* [Directive A]: Reproduce the part of the data structures lecture notes that opens with the words containing "FIFO queues are" and closes with "queue is empty.".

* [Provided text]:
•••

Data Structures Lecture 7: More on Lists; Hash Tables. 2/20
DJW sections 3.1, 3.5 (stacks); 5.1, 5.3, 5.6 (queues); 6.7 (lists)
2/20.
Returning a value
The following class definition does not compile. Why not?
public class FindSqrt {
public static int findSqrt(int n) {
if (n <= 0) return 0;
for (int i = 1; i <= n; i++) {
if (i*i >= n) return i;
}
}
}
Answer: Java cannot be sure that this returns a value; as far as the Java
compiler is concerned, the loop might execute to completion without the
condition ever being satisfied. You have to add an additional return
statement at the end. You know that this will never be executed,
but it reassures the compiler
Generic Ordered Lists
GOrderedList.java
Stacks and Queues
Stacks and queues are lists with restrictions on the forms of access.
Stacks
Stacks obey "Last In, First Out" (LIFO) discipline. In most applications,
there is an additional restriction that you can only examine the top element
of the stack. There are therefore three main methods (besides the constructor):
- push(X) -- put X on top of the stack.
- pop() --- remove the top element, and return its value.
- top() --- return the value of the top element without removing it.
ArrayStack.java
FIFO Queues: List implementation
A FIFO queue observes First In First Out (FIFO) ordering; items come off the
queue in the same order in which they went on. The main methods are:
- add(X) --- add X to the end of the queue
- pop() -- remove the element from the front of the queue and return it.
FIFO queues are implemented in two ways. The first is a linked list, with
pointers to front and back.
FIFOQueue.java
FIFO Queues: Circular array implementation
The second implementation is as a circular array. The queue consists of
an array elements
start and end index.
Conceptually the array ``wraps around'',
so that when you reach the end, you go back to index 0. In our implementation,
end is the index of the first empty slot. (You can never actually fill the
array, because there would be no way to distinguish that from the
empty queue.)
So:
- If end = start, then the queue is empty.
- If end > start, then the queue consists of
the items in elements[start] to elements[end-1].
- If end < start, then the queue consists of
the items in elements[start] to the end of elements, followed by
the items in elements[0] to elements[end-1].
CircularArray.java
Hash Tables
A hash table is a data structure that allows you to associate
a value with a key, and then look up the value associated with the key ---
with very high probability in constant time.
The Java HashTable library class
Sample code (German-English dictionary):
TestLibraryHash.java.
The generic library class
HashMap is a hash table with keys of class K
and values of class V. In this example, G2E
is constructed as an object of class HashMap < String,String >
Important methods:
- G2E.put(KEY,VALUE) -- Associate VALUE with KEY.
- G2E.get(KEY) -- Get the VALUE associated
with KEY.
- G2E.remove(KEY) -- Remove the KEY from the hash table.
- G2E.keySet() --- Return all the keys in the table as a set.

•••

* [Source data]:

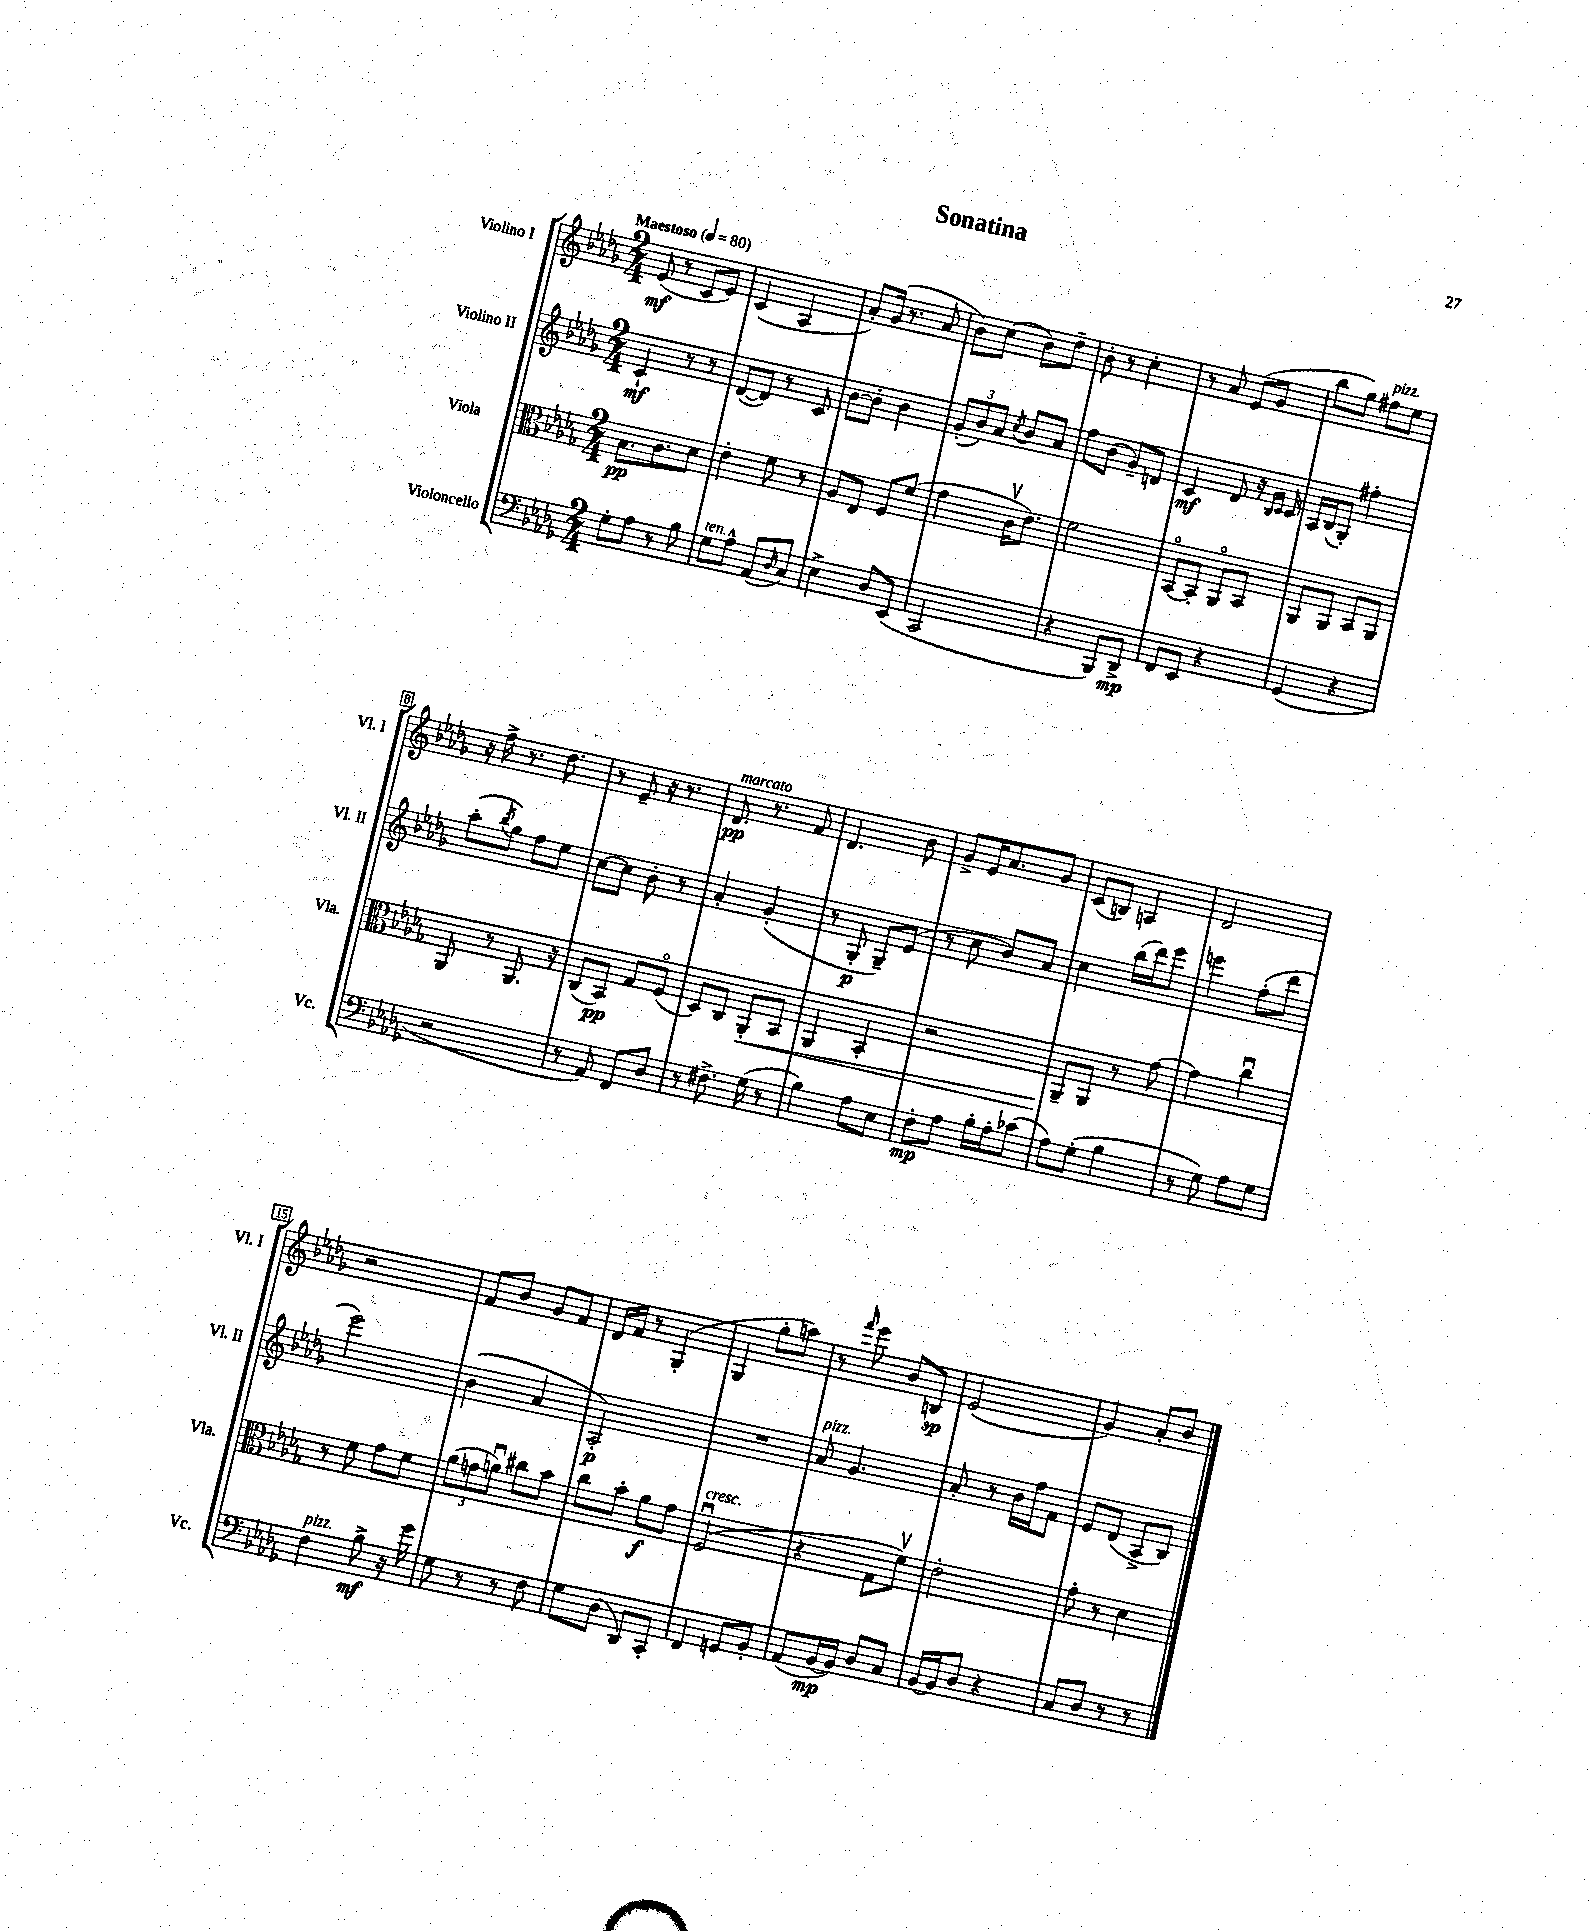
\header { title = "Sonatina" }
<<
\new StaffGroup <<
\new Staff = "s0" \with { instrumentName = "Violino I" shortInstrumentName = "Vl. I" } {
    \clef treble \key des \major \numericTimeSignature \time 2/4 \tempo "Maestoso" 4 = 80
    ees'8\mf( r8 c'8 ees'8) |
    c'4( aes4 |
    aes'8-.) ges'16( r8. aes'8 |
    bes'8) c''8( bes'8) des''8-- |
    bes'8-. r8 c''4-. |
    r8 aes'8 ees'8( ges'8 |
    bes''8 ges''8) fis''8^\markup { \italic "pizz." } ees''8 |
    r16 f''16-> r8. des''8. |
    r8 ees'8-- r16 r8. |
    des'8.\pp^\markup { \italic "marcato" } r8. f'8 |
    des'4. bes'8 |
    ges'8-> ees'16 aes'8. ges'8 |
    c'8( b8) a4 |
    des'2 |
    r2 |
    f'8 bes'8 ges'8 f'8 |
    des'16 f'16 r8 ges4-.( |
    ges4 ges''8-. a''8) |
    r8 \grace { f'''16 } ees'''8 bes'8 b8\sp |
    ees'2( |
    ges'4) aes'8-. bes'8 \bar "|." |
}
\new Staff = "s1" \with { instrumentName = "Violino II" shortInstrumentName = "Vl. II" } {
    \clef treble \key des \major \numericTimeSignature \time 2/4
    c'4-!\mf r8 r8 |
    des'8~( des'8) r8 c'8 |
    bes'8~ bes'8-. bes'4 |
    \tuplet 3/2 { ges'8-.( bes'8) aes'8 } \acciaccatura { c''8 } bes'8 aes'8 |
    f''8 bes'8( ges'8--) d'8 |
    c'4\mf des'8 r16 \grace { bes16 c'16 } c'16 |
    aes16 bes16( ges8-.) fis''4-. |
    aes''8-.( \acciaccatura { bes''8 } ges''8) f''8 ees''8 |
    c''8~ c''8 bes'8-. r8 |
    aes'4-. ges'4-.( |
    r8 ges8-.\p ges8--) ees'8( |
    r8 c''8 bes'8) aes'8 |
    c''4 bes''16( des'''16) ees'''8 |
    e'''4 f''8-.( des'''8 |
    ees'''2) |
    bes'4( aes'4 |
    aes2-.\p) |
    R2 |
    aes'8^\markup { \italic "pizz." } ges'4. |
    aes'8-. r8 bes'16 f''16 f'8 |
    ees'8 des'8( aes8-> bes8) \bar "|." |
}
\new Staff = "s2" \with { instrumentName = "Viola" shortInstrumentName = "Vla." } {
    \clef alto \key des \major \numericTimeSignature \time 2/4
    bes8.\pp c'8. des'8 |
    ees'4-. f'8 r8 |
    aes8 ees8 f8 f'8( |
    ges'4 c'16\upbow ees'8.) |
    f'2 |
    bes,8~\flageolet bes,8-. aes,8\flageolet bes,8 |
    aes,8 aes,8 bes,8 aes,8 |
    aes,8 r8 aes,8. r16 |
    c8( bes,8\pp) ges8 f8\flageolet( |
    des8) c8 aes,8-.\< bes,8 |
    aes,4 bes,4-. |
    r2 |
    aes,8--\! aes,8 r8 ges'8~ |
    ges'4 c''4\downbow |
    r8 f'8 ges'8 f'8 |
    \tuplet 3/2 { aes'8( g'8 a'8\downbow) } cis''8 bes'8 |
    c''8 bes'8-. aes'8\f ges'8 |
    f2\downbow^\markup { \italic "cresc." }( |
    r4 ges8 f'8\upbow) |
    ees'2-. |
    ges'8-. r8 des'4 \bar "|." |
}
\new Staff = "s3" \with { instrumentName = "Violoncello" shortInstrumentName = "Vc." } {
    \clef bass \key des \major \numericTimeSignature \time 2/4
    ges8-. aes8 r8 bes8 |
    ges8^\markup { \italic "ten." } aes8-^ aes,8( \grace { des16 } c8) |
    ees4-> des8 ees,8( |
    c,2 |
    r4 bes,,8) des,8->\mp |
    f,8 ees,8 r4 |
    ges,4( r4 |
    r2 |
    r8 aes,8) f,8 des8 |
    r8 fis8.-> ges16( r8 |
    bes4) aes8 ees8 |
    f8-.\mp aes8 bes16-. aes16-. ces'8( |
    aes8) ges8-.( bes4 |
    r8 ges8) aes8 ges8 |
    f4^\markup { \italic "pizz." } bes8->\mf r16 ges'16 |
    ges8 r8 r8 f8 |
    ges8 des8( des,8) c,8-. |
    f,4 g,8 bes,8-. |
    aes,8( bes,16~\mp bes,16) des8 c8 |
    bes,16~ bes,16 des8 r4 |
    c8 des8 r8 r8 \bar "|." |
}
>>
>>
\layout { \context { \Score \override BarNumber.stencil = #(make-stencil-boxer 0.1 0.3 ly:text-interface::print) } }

•••

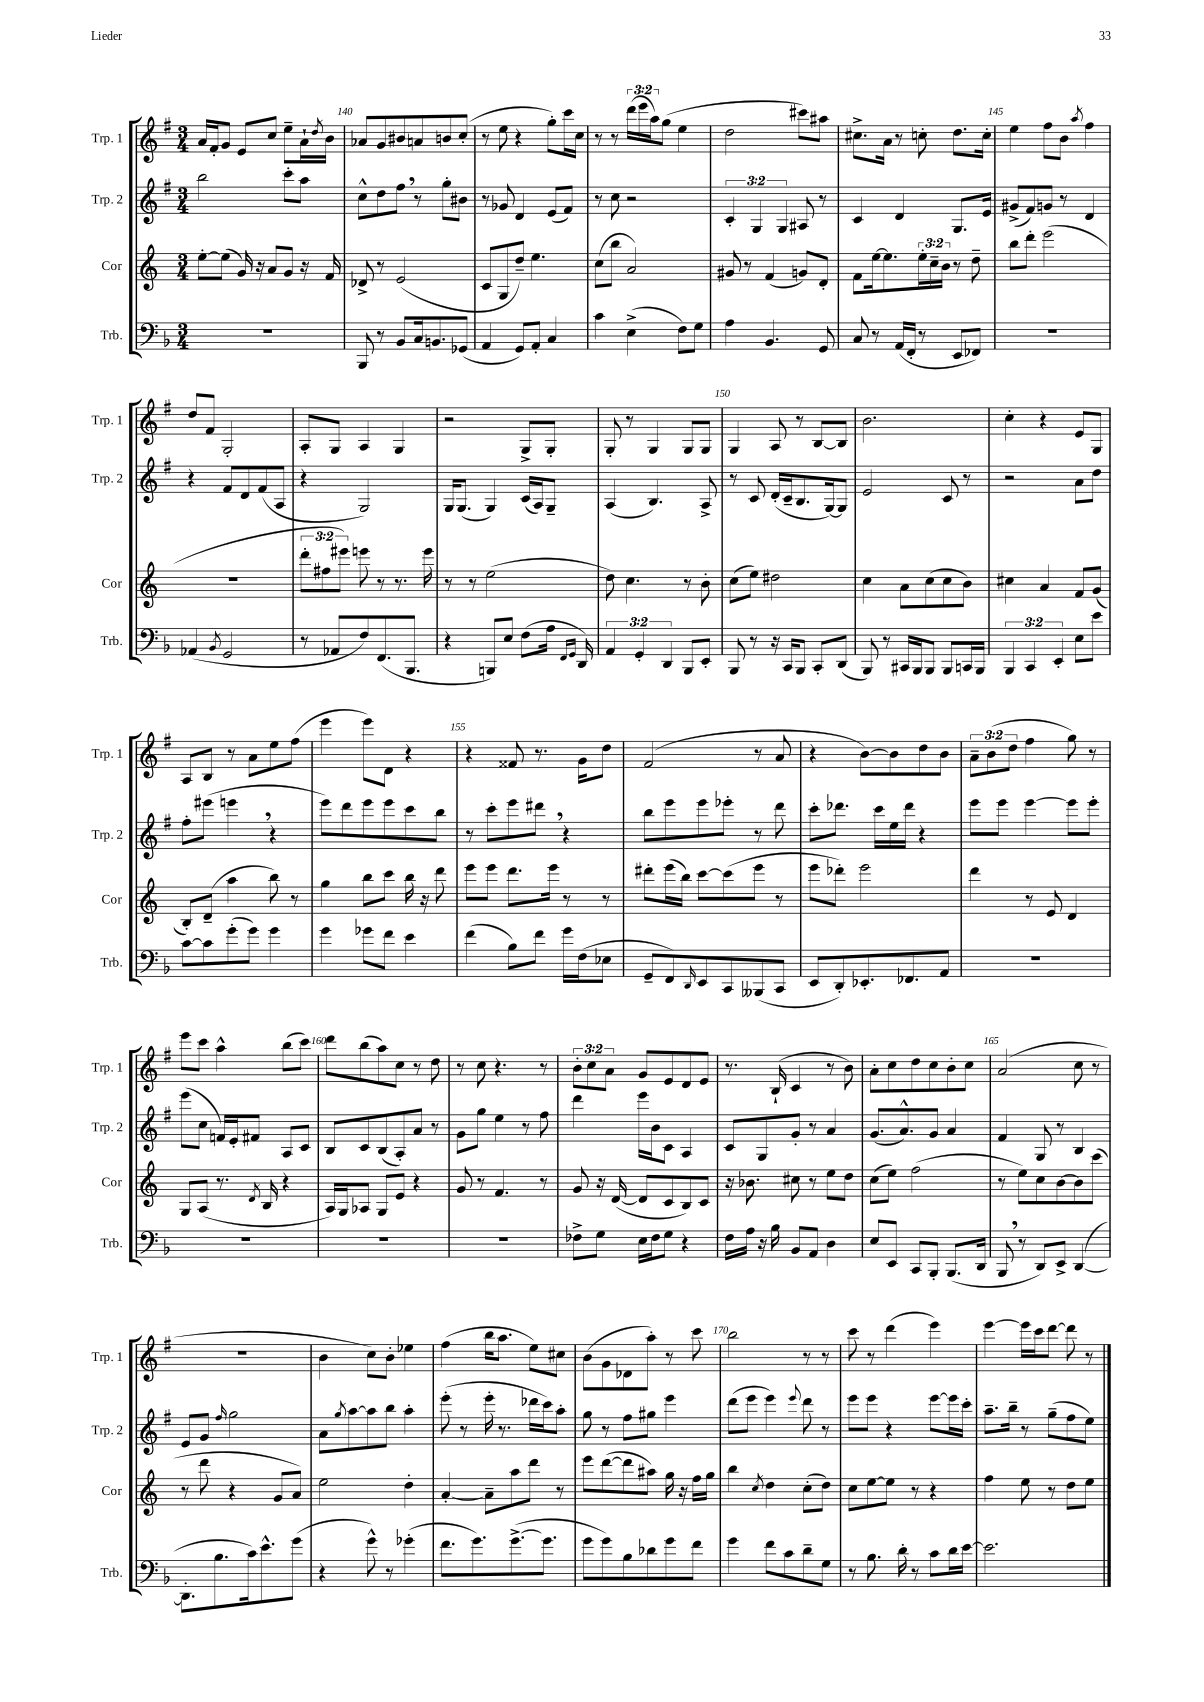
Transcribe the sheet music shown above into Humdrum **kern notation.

•••

* [Directive B]: How many lines of the records contain the string "shortInstrumentName", counting only matches with the same case? Reply with the number alone.

* [Task solution A]:
FIFO queues are implemented in two ways. The first is a linked list, with
pointers to front and back.
FIFOQueue.java
FIFO Queues: Circular array implementation
The second implementation is as a circular array. The queue consists of
an array elements
start and end index.
Conceptually the array ``wraps around'',
so that when you reach the end, you go back to index 0. In our implementation,
end is the index of the first empty slot. (You can never actually fill the
array, because there would be no way to distinguish that from the
empty queue.)
So:
- If end = start, then the queue is empty.

* [Task solution B]: 4